«Я с тобой на улицу не пойду, если ты эту штуку не снимешь, по крайней мере пока я здесь»… Я спрашиваю: «А что такого в партийном значке? Я вообще не понимаю, почему ты так сердишься». Он: «Я такой ужас видел, я был в Варшаве, и там я видел, как людей, евреев, сгоняли – женщин, детей, мужчин. Мужчины стояли с бичами и загоняли их в вагоны». Это, по его словам, было нечто ужасное. Мне кажется, он принадлежал, вероятно, к такому кругу офицеров, где не были согласны с этим режимом… Тут моя мать пришла в ужас, возмутилась и сказала: «Как этот парень может такое рассказывать? Это вранье. Невероятно, в какое вранье он поверил». Он потом еще несколько подобных высказываний сделал… Когда он разбился, я все время думала, он сделал какое-нибудь глупое высказывание, наверняка его расстреляли, он вовсе, может, и не разбился. Но он на самом деле разбился, там ничего не было. Но он явно знал больше…

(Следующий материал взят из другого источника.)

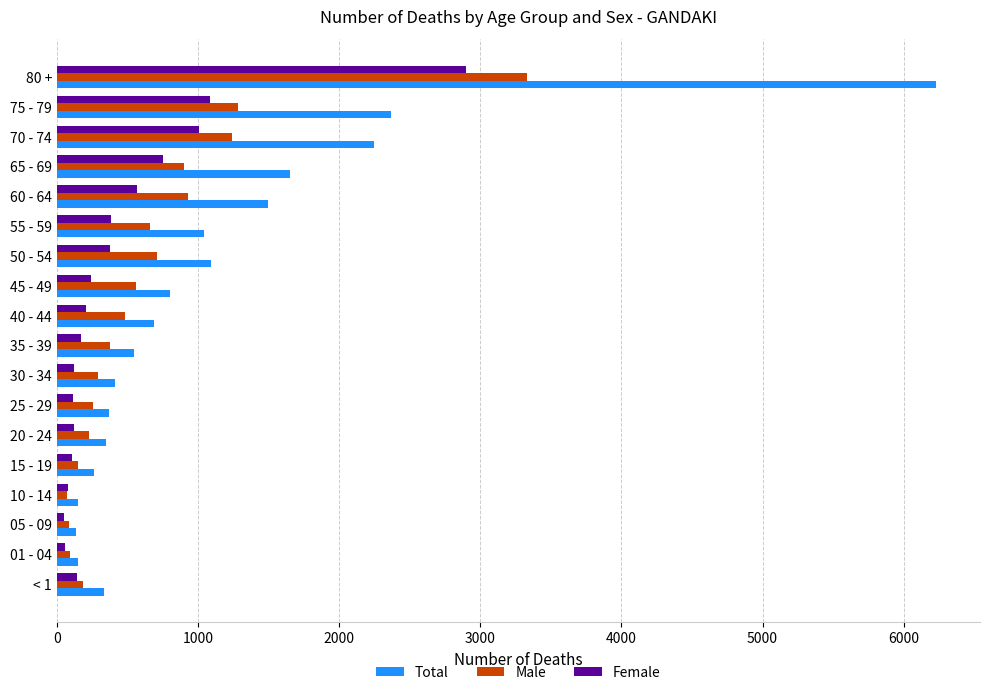

What is the difference between the maximum and second lowest values in the Female series?

2842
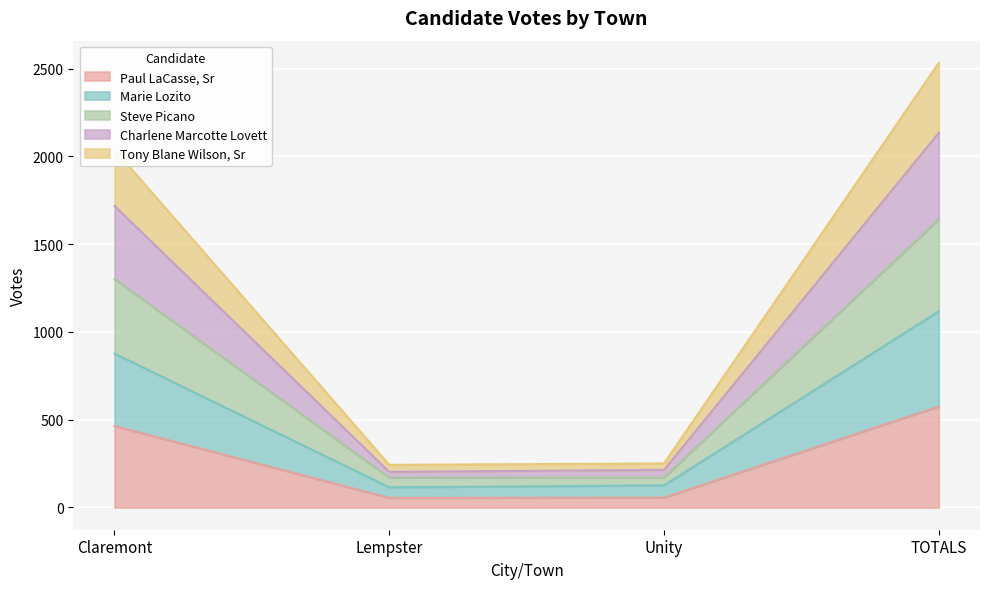

What is the maximum value for Paul LaCasse, Sr?

575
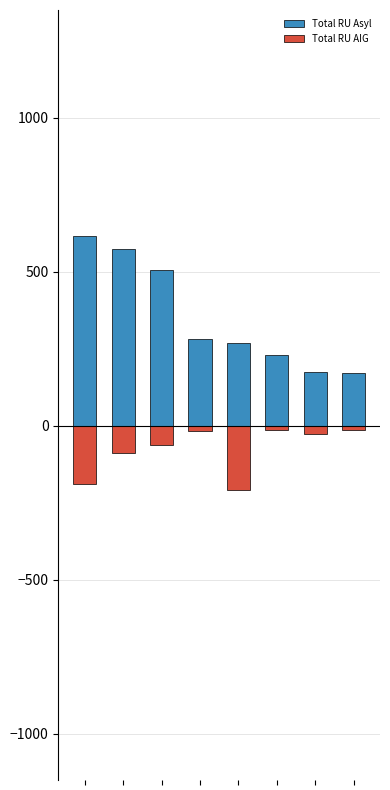

How many bars are there in total?

16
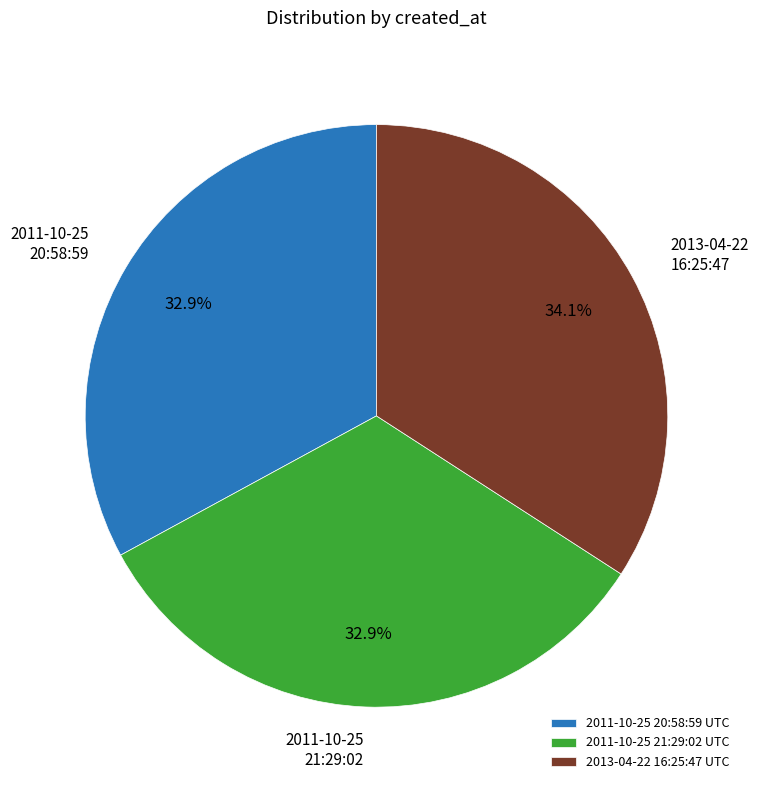

Is there a majority slice in this chart?

No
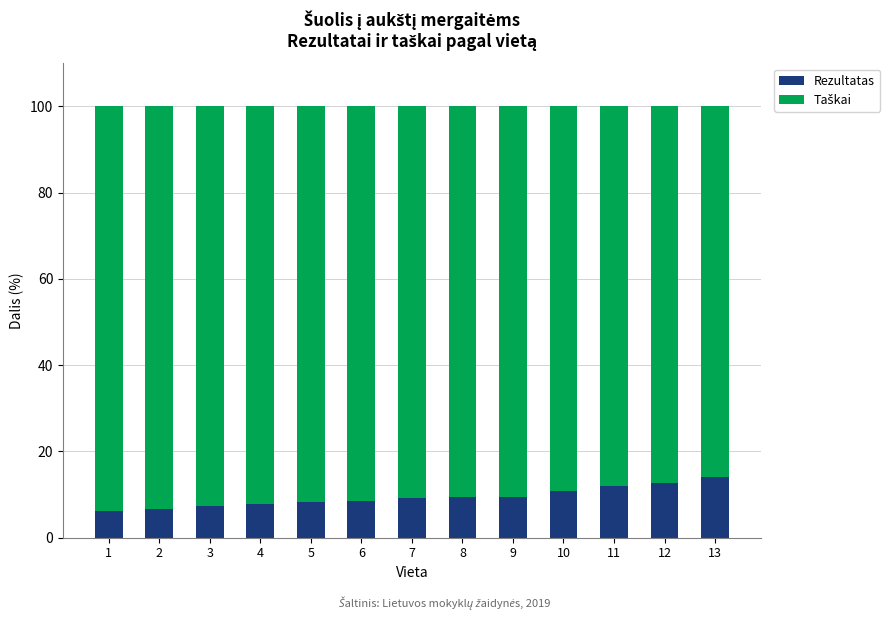

What is the maximum value for Rezultatas?

14.0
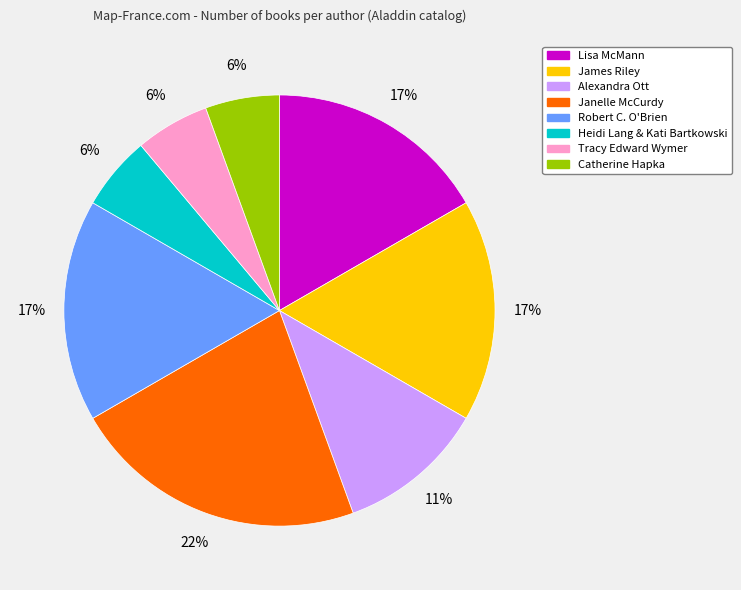

The Janelle McCurdy slice represents 22% of the pie. True or false?

True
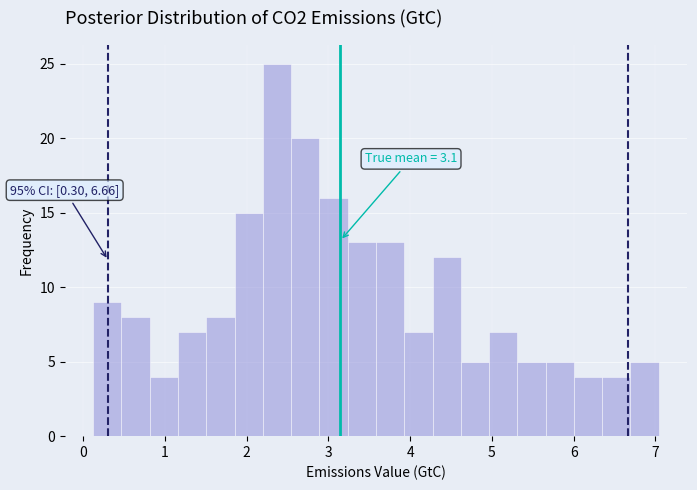

Around what value on the x-axis is the tallest bar? Give the approximate position of its centre, as read against the axis.

2.4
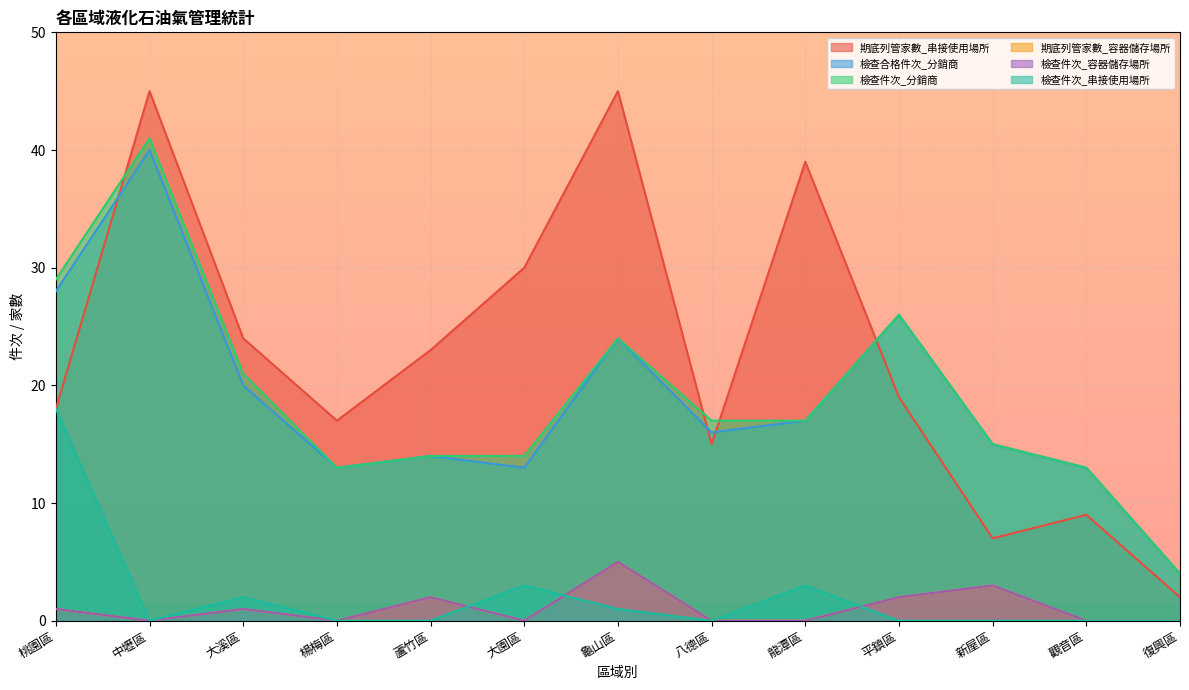

What are all the series names shown in the legend?

期底列管家數_串接使用場所, 檢查合格件次_分銷商, 檢查件次_分銷商, 期底列管家數_容器儲存場所, 檢查件次_容器儲存場所, 檢查件次_串接使用場所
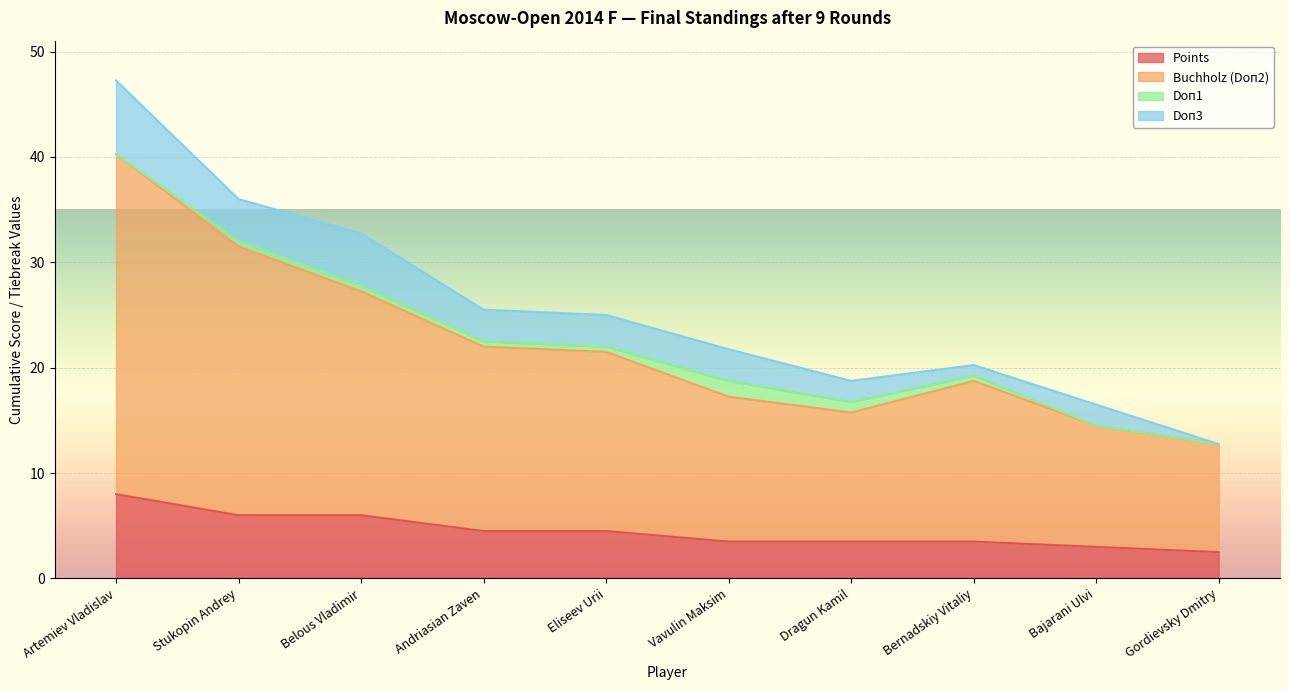

What is the difference between the Buchholz (Doп2) values at Belous Vladimir and Stukopin Andrey?

4.2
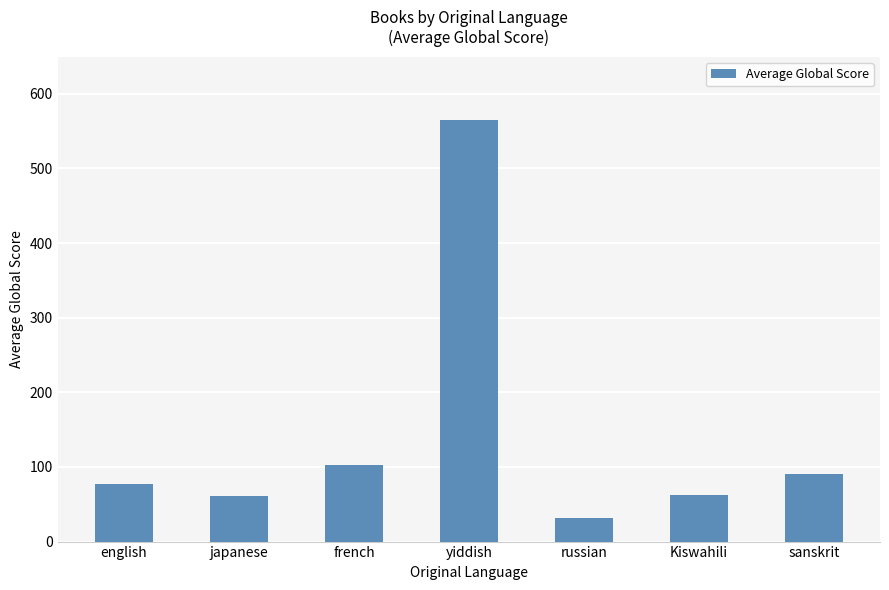

What is the difference between the maximum and second lowest values?

504.4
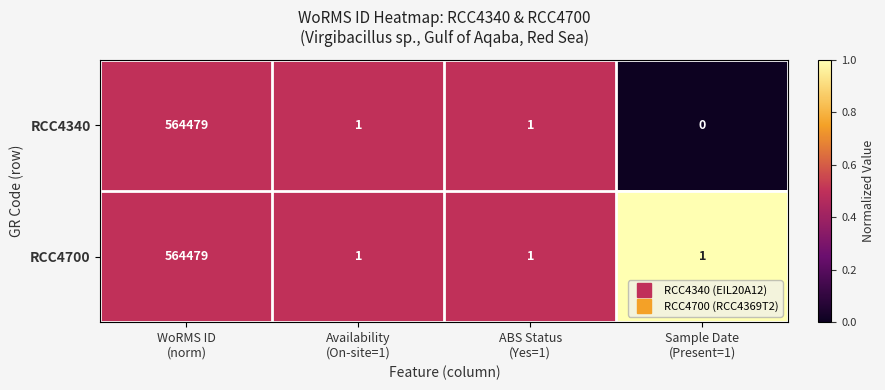

Which series has the largest total across all categories?

RCC4700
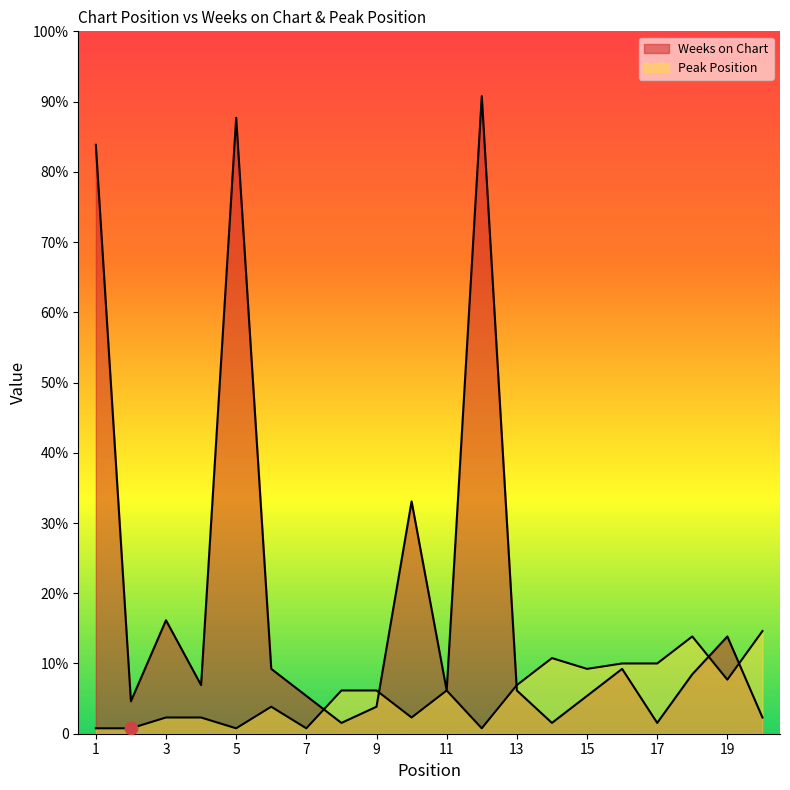

Which series reaches the maximum Y coordinate?

Weeks on Chart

Внезапно их отношения оказываются вообще призрачными, вовсе не близкими. Влюбленные мало знают друг о друге, мало могут друг другу доверить. Может быть, он вовсе не побрякушек искал, а стремился в офицерский корпус, чтобы быть защищенным и иметь возможность действовать? Или, может быть, сведения, подобные тем, что ее жених привез из Варшавы, не производят никакого эффекта, а приводят только к тому, что человек сворачивается, как еж, замыкаясь в своем узком мирке, – потому, например, что воздушный бой истребителей вызывает героические чувства, а его последствия абстрактны? Солдатским невестам было тяжело; дело было не только в том, что они сами постоянно подвергались опасности и боялись за своих любимых. Они еще и знали их все меньше и меньше, чем дольше жили с ними в разных мирах, с разным опытом. И побывка в таких условиях часто становилась мукой: люди жили в мирах, развивавшихся в разных направлениях, и встречались друг с другом, словно находясь по разные стороны стекла, а одновременно чувствовали себя обязанными проявлять особую интенсивность чувств и особую близость, как если бы это свидание было последним. Но то, что происходит в последний раз, редко бывает прекрасным. Если к этому добавлялся еще и сексуальный аскетизм, который исключал возможность чувственной разрядки, то велика была опасность, что влюбленные будут заботливо разыгрывать друг перед другом спектакль, поверхностно развлекаться, а может быть, вызывать друг у друга чувство одиночества, даже будучи вдвоем.
Позже Герда Герман еще раз встречается с летчиками, на сей раз союзной авиации, которые не так хороши в форме, зато она видит их в деле. Американцы стоят уже в соседнем городке, и, чтобы укрыться от их артиллерии, люди перебегают из комнаты в комнату:
Потом еще было очень плохо, когда налетали штурмовики: они ведь действительно обстреливали людей на балконе. Кошмарно. […] Это было страшно. Они действительно стреляли в людей, которые бежали в бомбоубежище. Одной соседке пятку отстрелили, она от дерева к дереву бежала в бомбоубежище. За нами действительно охотились штурмовики.
До того Герде с матерью неоднократно доводилось переживать тяжелые авианалеты. «Хуже всего это было для солдат-отпускников, они дрожали и молились. По сравнению с ними женщины держались отважно».